No, the trail wasn’t open, the hotel manager told them. But the boatmen had been down and got some rowboats out, and two men had gone down fishing that afternoon.
“But it’s not a safe trip,” the manager added. “We don’t advise anybody to try it. The government is going to begin shoveling the snow out of the trail tomorrow morning. You’d better wait a day or two.”

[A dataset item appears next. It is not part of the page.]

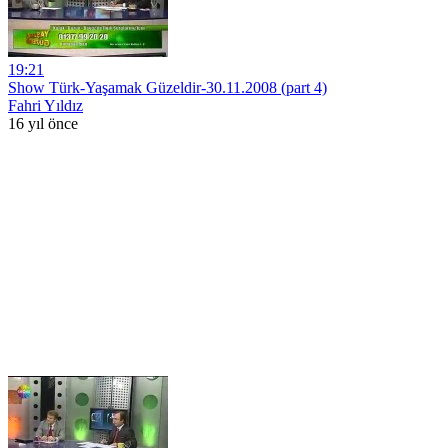
19:21
Show Türk-Yaşamak Güzeldir-30.11.2008 (part 4)
Fahri Yıldız
16 yıl önce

They thanked him, bought some souvenir post-cards to send home, and went back to camp.
“Have we got to wait?” the boys demanded.
The two men only smiled.
“Better be up early,” they said. “We might have a try at it. Can’t tell. Bennie seems to want a bit of real wild stuff. Maybe we can give it to him.”
There was not wood enough in camp to make a camp fire, and no chance to get any more till daylight. Everybody had put on his sweater, and the air was getting colder and colder.
“Nothing for it but to go to bed,” Mr. Stone declared. “And be thankful you have those blankets you didn’t need at Rogue River.”
“It’s the climate!” said Bennie, as he shivered in his pyjamas and wriggled hastily in between all the blankets he could stuff into his sleeping bag. “Oh, you blankets!”
“And down in Medford, eighty miles away, they’re probably kicking off the sheets,” laughed Uncle Billy. “What do you think of Crater Lake now, eh?”
But Bennie only grunted. He was already half asleep.